Para não haver dúvidas de que a União Europeia e a Ucrânia cerraram fileiras, esteve presente no hemiciclo a primeira-dama da Ucrânia, Olena Zelenska. Em mensagem por vídeo, o presidente Volodymyr Zelensky realçou que presença da esposa em Estrasburgo foi um prenúncio de relações ainda mais próximas no futuro.

“Pela primeira vez na história da União Europeia, um estado que não é membro esteve representado numa sessão especial do Parlamento Europeu para o discurso anual sobre o Estado da União. É o nosso Estado, apesar de ainda estarmos de fora. Estamos a trabalhar para a adesão plena - politicamente, juridicamente, simbolicamente", enfatizou.

Para analisar o discurso de Ursula von der Leyen, a euronews entrevistou Jacob Kirkegaard, analista sénior no Instituto Peterson para Economia International e no centro de estudos German Marshall Fund.

Stefan Grobe/euronews: Muito já foi escrito sobre o discurso de Ursula von der Leyen antes mesmo de ela o pronunciar. Houve algo que o surpreendeu?

Jacob Kirkegaard/analista: Na verdade, não. Quer dizer, penso que claramente começou a potencial campanha para um segundo mandato, o que obviamente requer a aprovação do Parlamento Europeu. Disse muitas coisas para agradar os eurodeputados aos quais se dirigia. Uma das coisas óbvias foi a ideia de fazer alterações ao tratado o constitucional. Houve palavras duras tanto para a Polónia quanto para a Hungria e, obviamente, uma promoção muito forte do trabalho da Comissão sobre a Ucrânia. Sao temas que assentaram muito bem aos parlamentares.

Stefan Grobe/euronews: Esta foi a primeira vez que von der Leyen fez o discurso do Estado da União Europeia enquanto Presidente da Comissão em tempos de guerra. Pensa que transmitiu aos cidadãos uma espécie de sentido de resistência, ao estilo de Churchill, uma prontidão para fazer sacrifícios?

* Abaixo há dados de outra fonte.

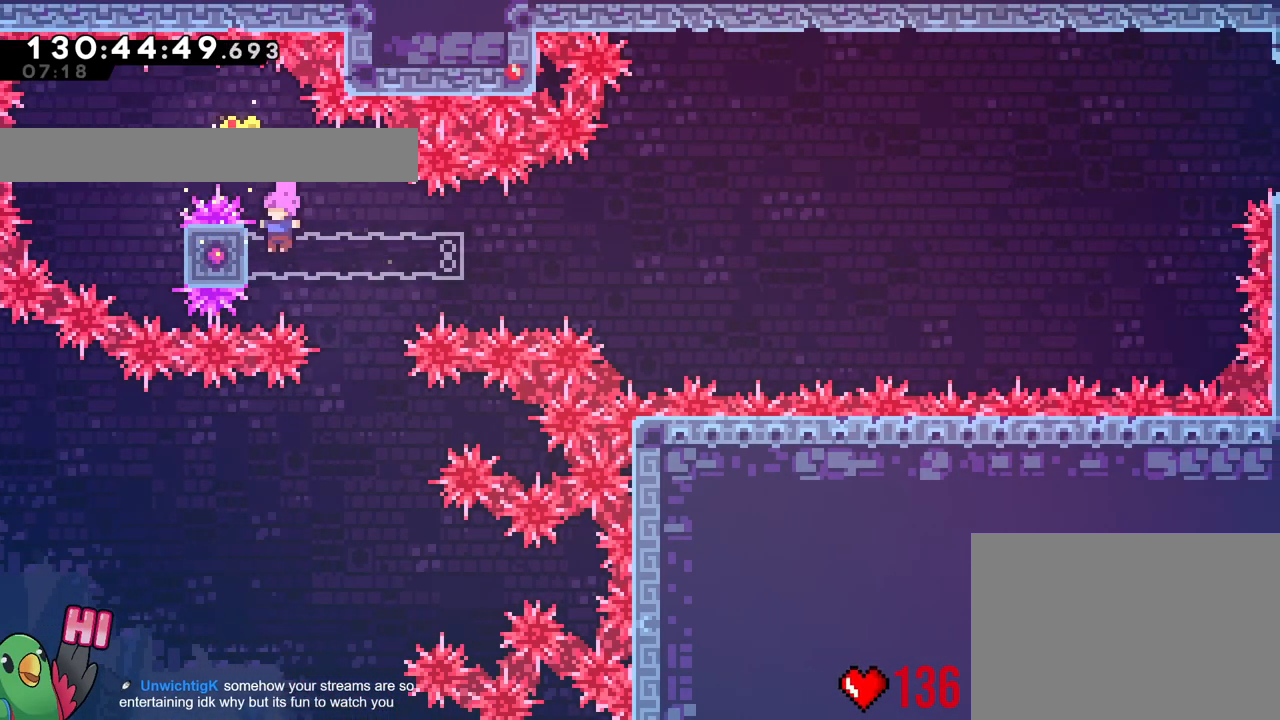
Gameplay with a controller (Nintendo layout); each line is a JSON object with the inputs held at the frame after it. "events" lists button and stick changes between this image and that frame as [ms after this image, input, new state], when the widget could be followed in between. Not read: HOME L3 R3 SELECT START.
{"buttons": ["R1"], "left_stick": "center", "right_stick": "center", "events": [[117, "left_stick", "up-left"], [351, "left_stick", "center"]]}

Jacob Kirkegaard/analista: Penso que ela transmitiu um certo sentido de urgência e, muito claramente, o firme apoio da UE à Ucrânia. Mas ela não o fez - e certamente não é sua tarefa, na minha opinião - de forma direta para os eleitores europeus, para a população. Ela não expôs a necessidade de a população fazer sacrifícios, ter de baixar a temperatura das casas, tomar banhos mais curtos, etc. Ela mencionou, é claro, as dificuldades que se aproximam num sentido abstrato. Obviamente que o pacote de medidas de emergência energética ainda não está finalizado.

Stefan Grobe/euronews: A presidente disse que a guerra na Ucrânia também é uma guerra contra nós, a nossa energia, economia e valores. Isso ressoou nas pessoas?

Jacob Kirkegaard/analista: Sim, penso que sim. Se virmos as sondagens de opinião junto dos eleitores europeus, há claramente, em quase todos os países, um apoio firme ao contínuo apoio económico e militar à Ucrânia. Isso foi basicamente o que ela transmitiu. Mesmo diante da perspectiva de preços de energia mais altos e mais dificuldades económicas para o cidadão europeu médio, a vontade de apoiar a Ucrânia ainda se mantém. Penso que ela transmitiu isso muito, da melhor maneira que poderia um líder europeu sem um mandato atribuído por eleição direta dos eleitores europeus.